The U.N.’s deputy humanitarian chief, Kyung-Wha Kang, told the Security Council on Thursday that she was running out of words to describe the human and humanitarian toll.
She said aid organizations were able to reach nearly 3.5 million people last month with food aid, but of the 212,000 in parts of the country that are completely besieged, they reached only 304 people.
“The use of blockades of humanitarian aid and of basic services, including water and electricity, must stop, as must the indiscriminate attacks on civilians, including through barrel bombs, which have come to characterize this conflict,” Kang said.
Human Rights Watch issued a report this week accusing Syrian President Bashar al-Assad’s government of carrying out more than 1,000 airstrikes over rebel areas in Aleppo and 450 over the southern Daraa governorate. The rights group said satellite imagery showed the damage at the impact sites to be consistent with that caused by barrel bombs and conventional bombs dropped from helicopters.
The U.N. special envoy for Syria, Staffan De Mistura, announced last week that he had received commitments from the Assad regime to suspend aerial attacks for six weeks over Aleppo as the envoy tries to take a first step toward “freezing” the violence. He is seeking a similar suspension from armed opposition groups and is due back in Syria on Saturday as he tries to implement the temporary truce.
Humanitarian deputy Kang told the Security Council that if the freeze materializes, humanitarian agencies have developed plans to scale up aid deliveries across eastern Aleppo City.
“The U.N. will make use of any additional opportunities, including through the freeze, to expand humanitarian access,” she said.

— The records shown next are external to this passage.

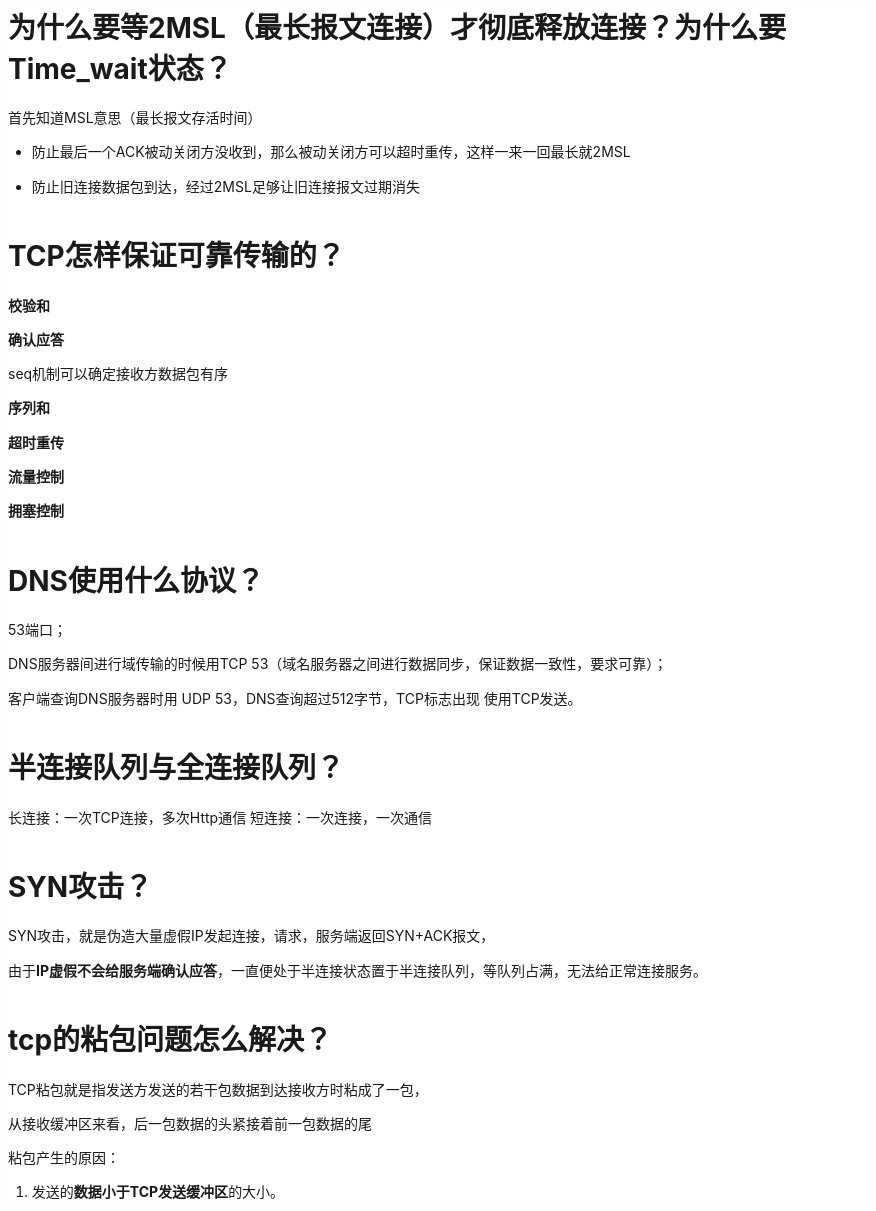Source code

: # **为什么要等2MSL（最长报文连接）才彻底释放连接？为什么要Time_wait状态？**  

首先知道MSL意思（最长报文存活时间）

- 防止最后一个ACK被动关闭方没收到，那么被动关闭方可以超时重传，这样一来一回最长就2MSL

- 防止旧连接数据包到达，经过2MSL足够让旧连接报文过期消失



# **TCP怎样保证可靠传输的？**

**校验和**

**确认应答**

seq机制可以确定接收方数据包有序

**序列和**

**超时重传**

**流量控制**

**拥塞控制**

# **DNS使用什么协议？**  

53端口；

DNS服务器间进行域传输的时候用TCP 53（域名服务器之间进行数据同步，保证数据一致性，要求可靠）；

客户端查询DNS服务器时用 UDP 53，DNS查询超过512字节，TCP标志出现 使用TCP发送。

# **半连接队列与全连接队列？**

长连接：一次TCP连接，多次Http通信
短连接：一次连接，一次通信

# **SYN攻击？**

SYN攻击，就是伪造大量虚假IP发起连接，请求，服务端返回SYN+ACK报文，

由于**IP虚假不会给服务端确认应答**，一直便处于半连接状态置于半连接队列，等队列占满，无法给正常连接服务。

# **tcp的粘包问题怎么解决？**

TCP粘包就是指发送方发送的若干包数据到达接收方时粘成了一包，

从接收缓冲区来看，后一包数据的头紧接着前一包数据的尾

粘包产生的原因：

1. 发送的**数据小于TCP发送缓冲区**的大小。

Kang warned that funding is critical and that financial shortfalls have already forced the World Food Program to cut food rations by 30 percent.
In his monthly report on the delivery of aid in Syria, U.N. Secretary-General Ban Ki-moon warned that the conflict has “become business as usual.” He called for a commitment from the parties to implement U.N. resolutions.
Ban also reiterated his view that there can be no military or humanitarian solution to the conflict, only a political settlement.